Un exemple de la pollution qu’engendrent les résidus plastiques (Photo : Shaahina Ali).
Mais la beauté de cette découverte est qu’elle ne se limite pas au remplacement des plastiques eux-même, puisqu’elle peut aussi se présenter sous la forme d’un liquide qui peut être pulvérisé. Ainsi, plutôt que d’utiliser du sucre, par exemple, pour que les céréales conservent leur croquant, les manufacturiers de l’agroalimentaire pourront aisément le remplacer par cette substance, rendant le tout plus «santé».

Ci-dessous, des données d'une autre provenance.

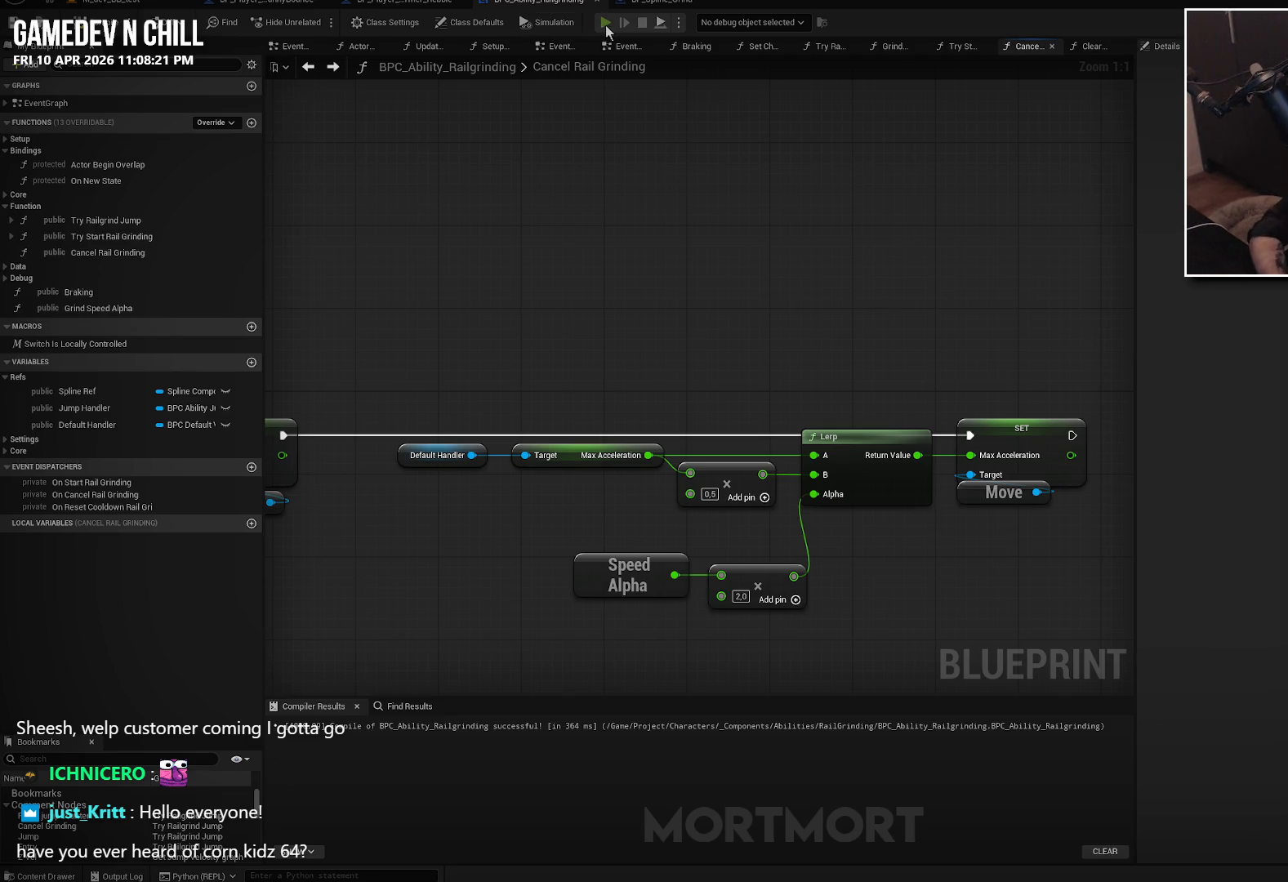
Gameplay with a controller (Xbox layout); each line is a JSON object with the inputs held at the frame after it. "events" lists button and stick changes between this image and that frame as [ms after this image, input, new state], when the widget could be followed in between.
{"buttons": [], "left_stick": "center", "right_stick": "center", "events": [[317, "right_stick", "down-left"], [484, "right_stick", "center"]]}
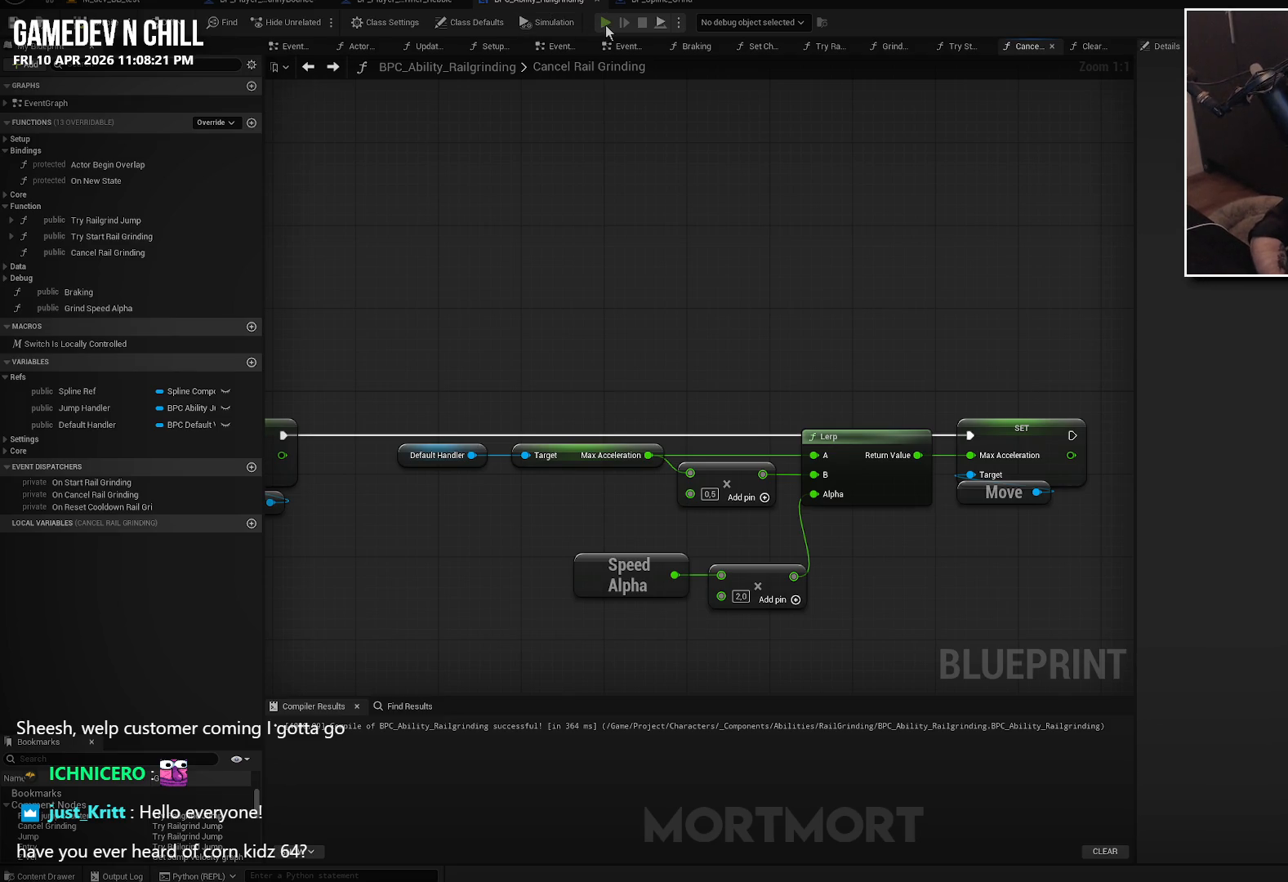
{"buttons": [], "left_stick": "up", "right_stick": "center", "events": [[267, "left_stick", "up"]]}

Malheureusement, les humains étant ce qu’ils sont, les chercheurs s’attendent à ce que l’emballage extérieur ne soit pas fait de cette matière, car elle est comestible. Elle permettrait donc à n’importe qui de prendre une bouchée à même le produit emballé et causer donc des pertes aux commerçants.
C’est pour quand?
L’avantage de cette découverte est qu’elle a été réalisée au sein du Département de l’Agriculture des États-Unis et que du coup, elle pourrait être plus rapidement poussée sur le marché en passant les réglementations mises en place par le département lui même. Il ne reste plus qu’à espérer que les lobbys du pétrole et des plastiques ne mettent pas leur nez dedans et relèguent aux oubliettes cette découverte qui pourrait nous sauver de millions de tonnes de déchets dans nos décharges, mais surtout, dans nos océans.